La première section s’applique à replacer Madagascar dans l’espace et dans le temps. Cette très grande île située au large des côtes africaines orientales, est dotée d’un environnement exceptionnel. Si les Européens ne s’installent sur l’île qu’à partir de 1500, elle est depuis plusieurs siècles un carrefour d’influences des régions africaines, arabes, indiennes et d’Asie du sud-est (Austronésie). C’est ce que révèlent des objets archéologiques, des pièces évoquant des forces politiques et sacrées anciennes. De très nombreuses oeuvres du 19ème et 20ème siècle de l’exposition illustrent également la période de la constitution d’un royaume malgache et celle de la colonisation de l’île par les Français.

La deuxième section est consacrée à l’art du monde des vivants, et aux objets du quotidien. L’architecture, le mobilier, les ustensiles, les objets et effets personnels réalisés avec une grande économie de moyen se rapprochent des « formes utiles », concept fondateur du design. Néanmoins, chaque élément de la maison, chaque objet domestique ou personnel est soumis à la règle incontournable marquant la distinction entre des espaces sacrés et des espaces qui ne le sont pas. Le monde des vivants est véritablement régi par le zodiaque malgache, appelé le vintana.

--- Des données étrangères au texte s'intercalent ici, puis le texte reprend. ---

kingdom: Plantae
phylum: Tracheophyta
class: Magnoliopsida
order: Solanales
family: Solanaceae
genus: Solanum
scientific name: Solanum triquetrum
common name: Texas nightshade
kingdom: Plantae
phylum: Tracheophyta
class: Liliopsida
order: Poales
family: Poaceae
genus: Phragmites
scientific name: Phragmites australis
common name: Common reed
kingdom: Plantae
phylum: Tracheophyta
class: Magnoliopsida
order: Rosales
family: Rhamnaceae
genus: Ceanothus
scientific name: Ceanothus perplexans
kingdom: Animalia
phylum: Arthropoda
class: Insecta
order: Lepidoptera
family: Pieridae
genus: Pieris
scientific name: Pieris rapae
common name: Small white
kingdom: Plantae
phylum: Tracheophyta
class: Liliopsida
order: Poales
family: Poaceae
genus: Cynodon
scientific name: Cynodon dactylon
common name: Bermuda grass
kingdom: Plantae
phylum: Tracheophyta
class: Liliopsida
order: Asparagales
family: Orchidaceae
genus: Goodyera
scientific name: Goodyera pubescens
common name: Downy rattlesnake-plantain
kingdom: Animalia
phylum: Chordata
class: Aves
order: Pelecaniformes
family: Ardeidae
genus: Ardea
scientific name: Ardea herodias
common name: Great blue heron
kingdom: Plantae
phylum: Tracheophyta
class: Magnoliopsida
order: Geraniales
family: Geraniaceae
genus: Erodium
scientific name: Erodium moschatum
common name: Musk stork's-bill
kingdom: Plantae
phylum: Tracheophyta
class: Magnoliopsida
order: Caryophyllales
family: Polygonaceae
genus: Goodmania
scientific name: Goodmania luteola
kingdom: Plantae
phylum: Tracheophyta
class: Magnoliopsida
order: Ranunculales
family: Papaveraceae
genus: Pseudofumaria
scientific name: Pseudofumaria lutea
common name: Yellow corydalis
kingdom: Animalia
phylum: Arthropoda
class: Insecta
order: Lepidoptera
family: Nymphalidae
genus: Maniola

La troisième section aborde le rapport entre les mondes invisibles et parallèles, et le monde des morts, qui marque profondément l’art de Madagascar. À travers les objets exposés, la frontière vers un monde intangible apparaît : le monde des esprits, celui des ancêtres, partout présents. Les croyances, le sacré sont matérialisés par des objets (plats rituels, textiles) impliqués dans les cérémonies qui unissent les vivants et les morts. A l’art des devins s’associent de très nombreuses réalisations (sculptures, amulettes et autres assemblages minutieux) dont l’aspect esthétique est indéniable et la fonction captivante. Le parcours s’achève avec la présentation d’oeuvres funéraires monumentales. Ces majestueux hommages aux ancêtres illustrent une vision de la mort singulière, non perçue comme une fin en soi, mais comme un autre voyage.

Chaque section de l’exposition présente des photographies, des documents graphiques (peintures, dessins) et des multimédias qui permettent d’évoquer le contexte historique ou les techniques de réalisation des oeuvres.

En rassemblant des témoignages très anciens, avec des pièces archéologiques, et très actuels, avec des oeuvres d’artistes vivants, l’exposition rend compte de l’histoire et de l’histoire de l’art de la Grande Ile sur près de dix siècles. Cette anthologie vise également à sortir d’un discours et d’une perspective coloniale, émaillée de jugement et d’apriori. Par le dynamisme des expressions actuelles et la force des oeuvres antérieures, les arts de Madagascar n’appartiennent pas au passé. A la croisée des mondes, ils ne peuvent être comparés à ce qui se fait ailleurs, se déploient sans contraintes de style ou de motifs et révèlent ici toute leur singularité.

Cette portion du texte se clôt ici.